If the previous height was ‘$h$’, the new height $H$ becomes ‘$2h$’.

Step 2: Case 1: When the ball is dropped from a height ‘$h$’

Initial velocity ($u_1$) $=0$

Let the final velocity be $v_1$

Net momentum $=p=m{v}_1$

Step 3: Case 2: When the ball is dropped from a height $H$,

Initial velocity ($u_2$)$=0$

Let the final velocity be ${\mathrm{v}}_2$

Net momentum $=p^{\text{'}}=m{\mathrm{v}}_2\left(\mathrm{i}\right)$

Step 4: Establish the Equation of Proportionality

From the third equation of uniformly accelerated motion:

$v^2=u^2+2\mathrm{as}$

$$\begin{gathered} {{\mathrm{v}}_2}^2={{\mathrm{u}}_2}^2+2\mathrm{gH} \\ {{\mathrm{v}}_2}^2={\left(0\right)}^2+2\mathrm{gH} \\ {{\mathrm{v}}_2}^2=2\mathrm{gH} \\ {\mathrm{v}}_2=\sqrt{2\mathrm{gH}}(\mathrm{equation}(\mathrm{ii}\left)\right) \end{gathered}$$

Replacing the ${\mathrm{v}}_2$by $\sqrt{2\mathrm{gH}}$in equation (i)

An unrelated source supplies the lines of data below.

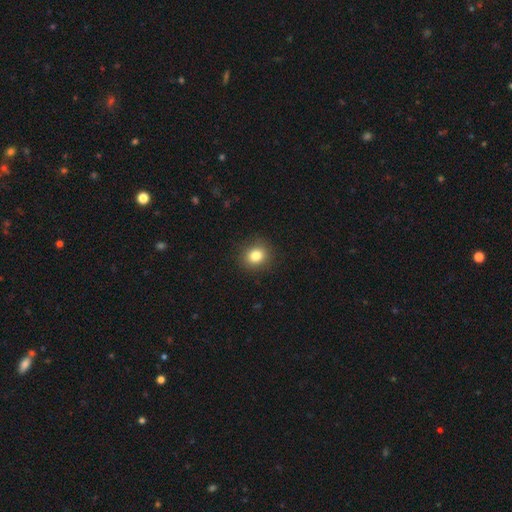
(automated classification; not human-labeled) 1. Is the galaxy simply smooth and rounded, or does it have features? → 83% smooth, 11% star or artifact, 6% featured or disk.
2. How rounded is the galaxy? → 77% round, 22% in between, 1% cigar-shaped.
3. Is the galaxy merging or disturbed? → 90% none, 7% minor disturbance, 2% major disturbance, 1% merger.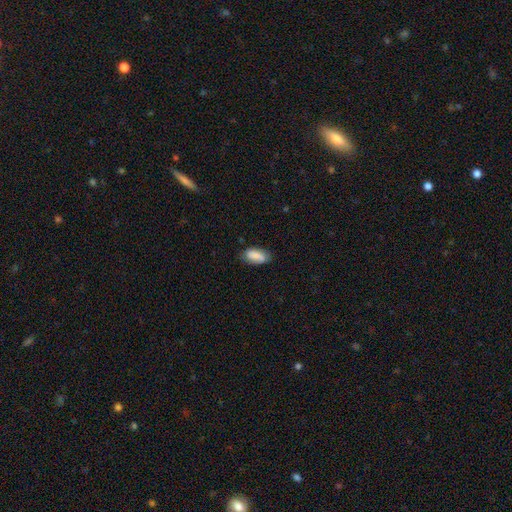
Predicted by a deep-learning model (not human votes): This appears to be a smooth galaxy with no disk features (83%) that is in between round and cigar-shaped (90%). Merging: none (75%).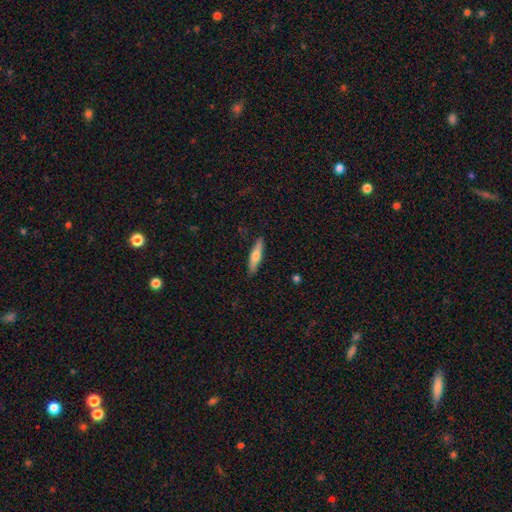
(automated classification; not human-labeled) Q: Smooth or featured?
A: smooth (58%); runner-up: featured or disk (36%)
Q: How rounded?
A: cigar-shaped (81%); runner-up: in between (17%)
Q: Merging?
A: none (89%); runner-up: minor disturbance (8%)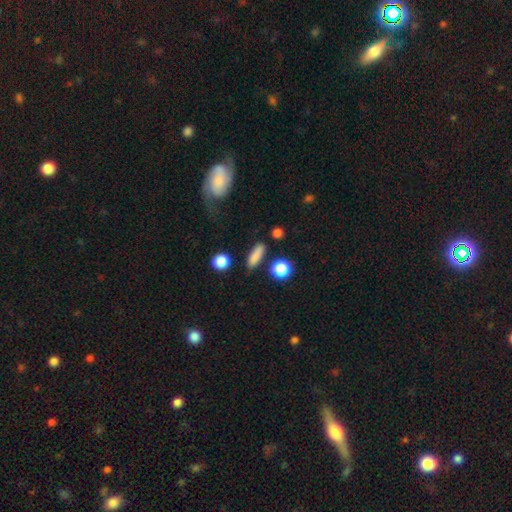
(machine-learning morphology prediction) smooth_or_featured: smooth (p=0.83) [alt: star or artifact p=0.09]
how_rounded: cigar-shaped (p=0.47) [alt: in between p=0.41]
merging: none (p=0.81) [alt: minor disturbance p=0.11]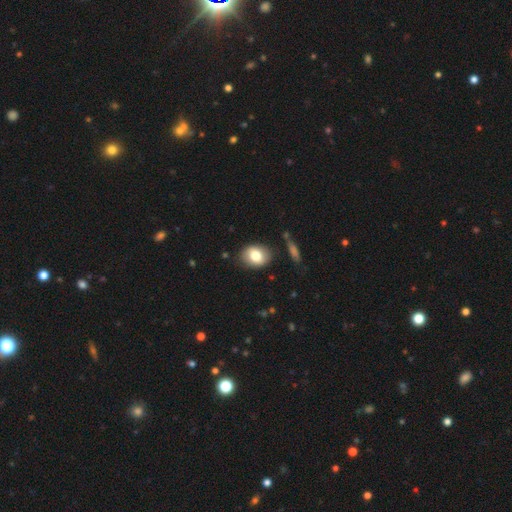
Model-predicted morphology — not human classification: Smooth or featured? smooth (76%)
How rounded? in between (66%)
Merging? none (81%)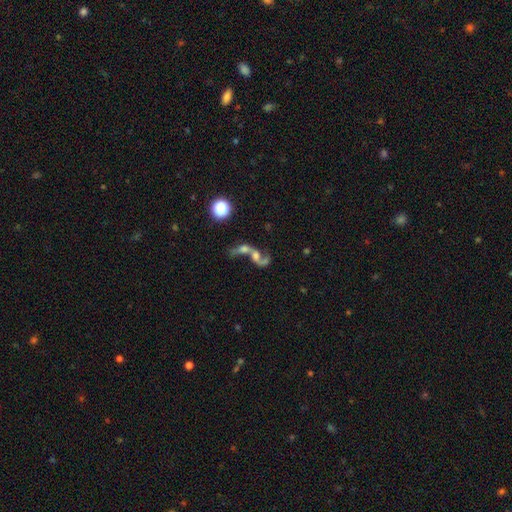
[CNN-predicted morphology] smooth_or_featured: smooth (p=0.37) [alt: star or artifact p=0.32]
merging: merger (p=0.40) [alt: none p=0.37]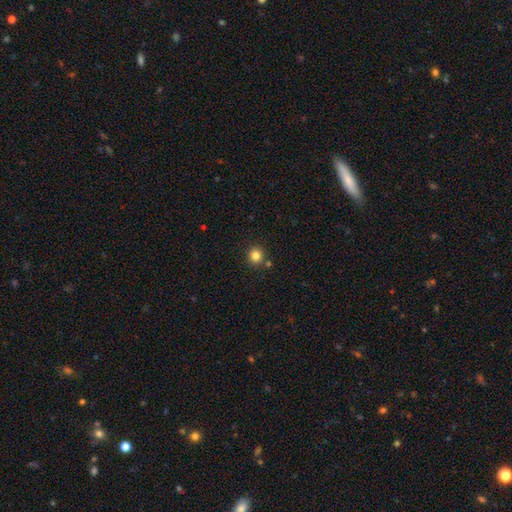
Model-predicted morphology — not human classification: smooth 82%, star or artifact 12%, featured or disk 5%. Down the decision tree: how rounded — round (92%); merging — none (84%).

We get: $p^{\text{'}}=\mathrm{m}\sqrt{2\mathrm{gH}}$

We can derive from the equation that $p^{\text{'}}\propto \sqrt{\mathrm{H}}$

In general, we can say that: $p\propto \sqrt{h}$

Step 5: Finding the relationship between momentum in case 1 and case 2:

$$\begin{gathered} \frac{p^{\text{'}}}{p}=\sqrt{\frac{\mathrm{H}}{h}} \\ \frac{p^{\text{'}}}{p}=\sqrt{\frac{2h}{h}} \\ \frac{p^{\text{'}}}{p}=\sqrt{2}=1.414 \\ {p}^{\text{'}}=1.414p \end{gathered}$$

Step 6: Calculating the percentage change in the momentum:

Percentage change$=\frac{(p^{\text{'}}-p)}{p}\times 100=\frac{(1.414p-p)}{p}\times 100=41.4\%$

Therefore, the momentum when it hits the ground is changed by $41.4\%$.